Start of INFORMATION GIVEN

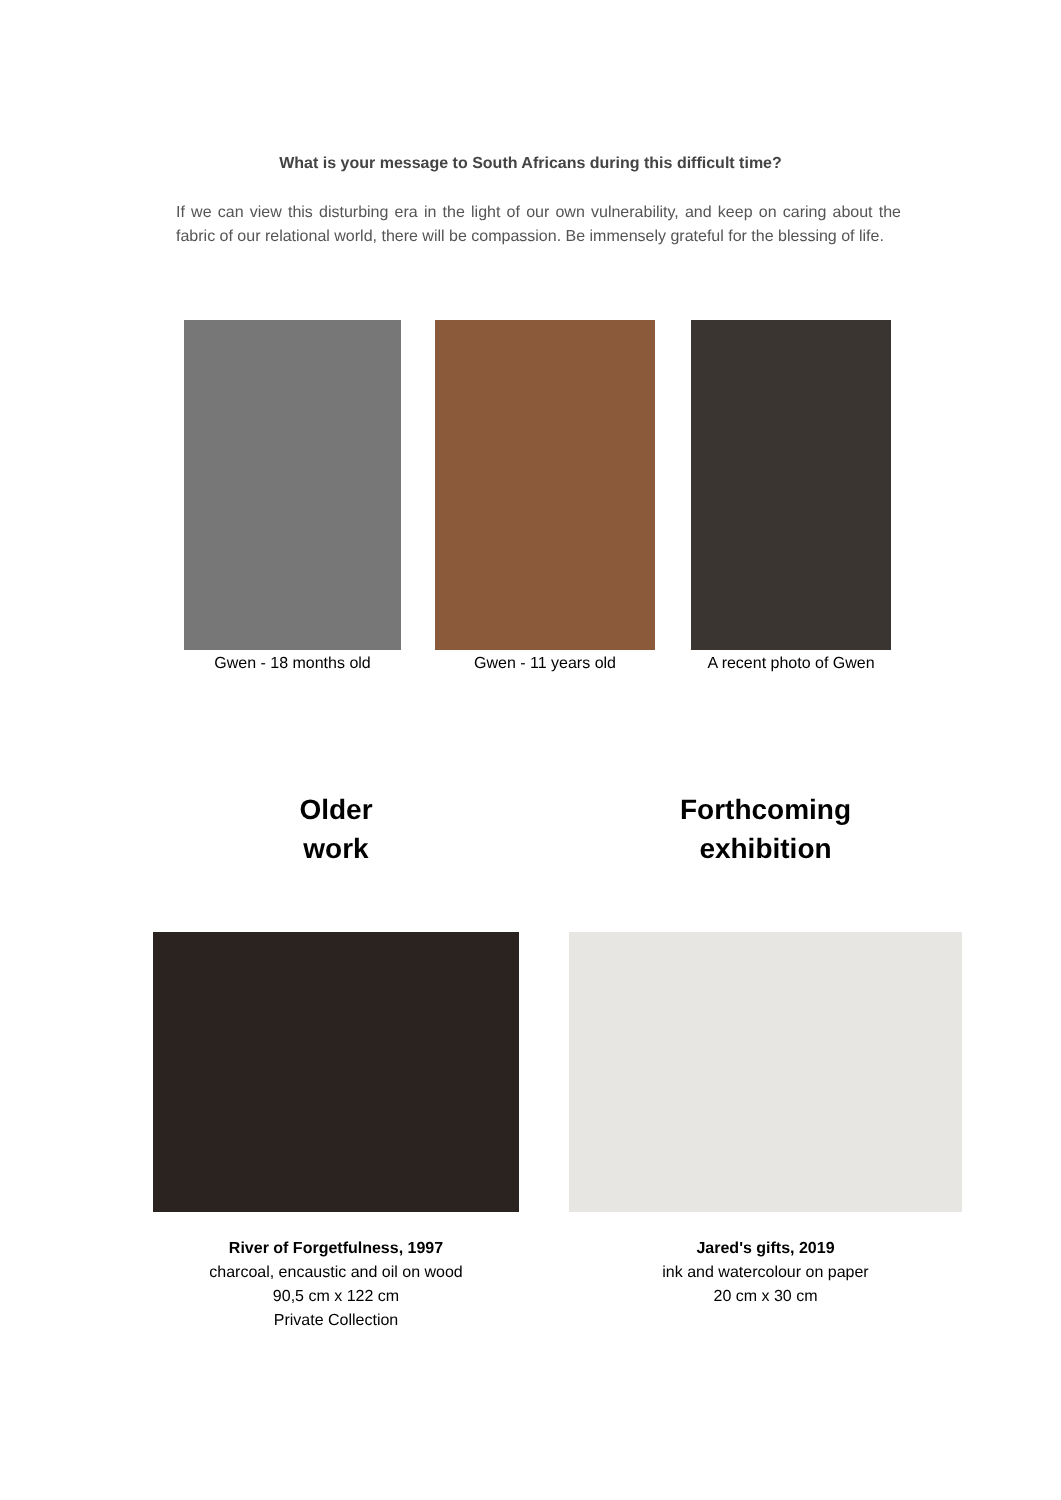What is your message to South Africans during this difficult time?
If we can view this disturbing era in the light of our own vulnerability, and keep on caring about the fabric of our relational world, there will be compassion. Be immensely grateful for the blessing of life.
Gwen - 18 months old Gwen - 11 years old A recent photo of Gwen
Older
work
Forthcoming
exhibition
River of Forgetfulness, 1997
charcoal, encaustic and oil on wood
90,5 cm x 122 cm
Private Collection
Jared's gifts, 2019
ink and watercolour on paper
20 cm x 30 cm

End of INFORMATION GIVEN

TASK TO CARRY OUT
The response must consist of the entries above exactly as they stand, minus any pictures.

EXERCISE SOLUTION
What is your message to South Africans during this difficult time?
If we can view this disturbing era in the light of our own vulnerability, and keep on caring about the fabric of our relational world, there will be compassion. Be immensely grateful for the blessing of life.
Gwen - 18 months old Gwen - 11 years old A recent photo of Gwen
Older
work
Forthcoming
exhibition
River of Forgetfulness, 1997
charcoal, encaustic and oil on wood
90,5 cm x 122 cm
Private Collection
Jared's gifts, 2019
ink and watercolour on paper
20 cm x 30 cm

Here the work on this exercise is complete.